• **GIVEN TEXT**:
┌──

You are viewing a plain text version of this content. The canonical link for it is here.
Posted to user@nutch.apache.org by Manoj Bist <ma...@gmail.com> on 2008/01/13 04:39:13 UTC

Exception in DeleteDuplicates.java

Hi,

I am getting the following exception when I do a crawl using nutch. I am
kind of stuck due to this.  I would really appreciate any pointers in
resolving this. I got a related mail thread here
<http://www.mail-archive.com/nutch-user@lucene.apache.org/msg07745.htm>but
it doesn't describe a solution to the problem.

Exception in thread "main" java.io.IOException: Job failed!
        at org.apache.hadoop.mapred.JobClient.runJob(JobClient.java:604)

└──

• **DATA EXTRACT**:
┌──

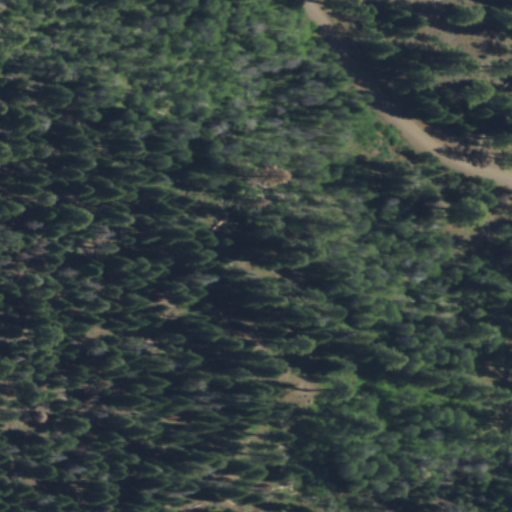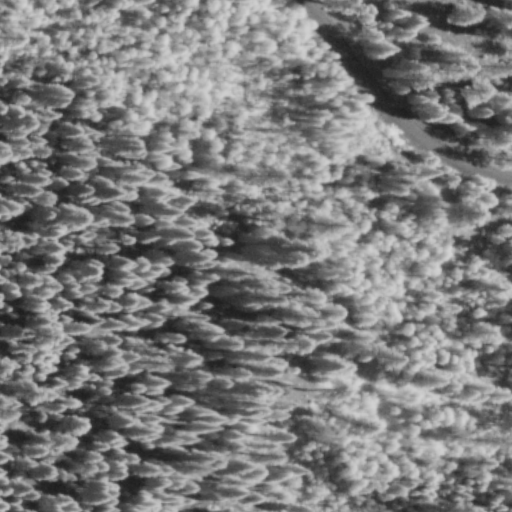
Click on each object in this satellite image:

└──

• **GIVEN INSTRUCTION A**:
Answer these questions from the post about the DeleteDuplicates exception:
(i) To which mailing list was the post sent?
(ii) What message follows "java.io.IOException:" in the exception?
(iii) Which file and line number are given in the stack trace?
• **GIVEN INSTRUCTION B**: According to the post about the DeleteDuplicates exception, why did the related mail thread not help the poster resolve the problem? Answer in one or two sentences.
• **GIVEN INSTRUCTION C**: Reproduce the stretch from "Exception in DeleteDuplicates.java" through "at org.apache.hadoop.mapred.JobClient.runJob(JobClient.java:604)" in the post about the DeleteDuplicates exception.

• **CORRECT RESPONSE A**:
(i) user@nutch.apache.org
(ii) Job failed!
(iii) JobClient.java, line 604

• **CORRECT RESPONSE B**: The related mail thread did not describe a solution to the problem. The poster therefore remained stuck and asked for pointers.

• **CORRECT RESPONSE C**:
Exception in DeleteDuplicates.java

Hi,

I am getting the following exception when I do a crawl using nutch. I am
kind of stuck due to this.  I would really appreciate any pointers in
resolving this. I got a related mail thread here
<http://www.mail-archive.com/nutch-user@lucene.apache.org/msg07745.htm>but
it doesn't describe a solution to the problem.

Exception in thread "main" java.io.IOException: Job failed!
        at org.apache.hadoop.mapred.JobClient.runJob(JobClient.java:604)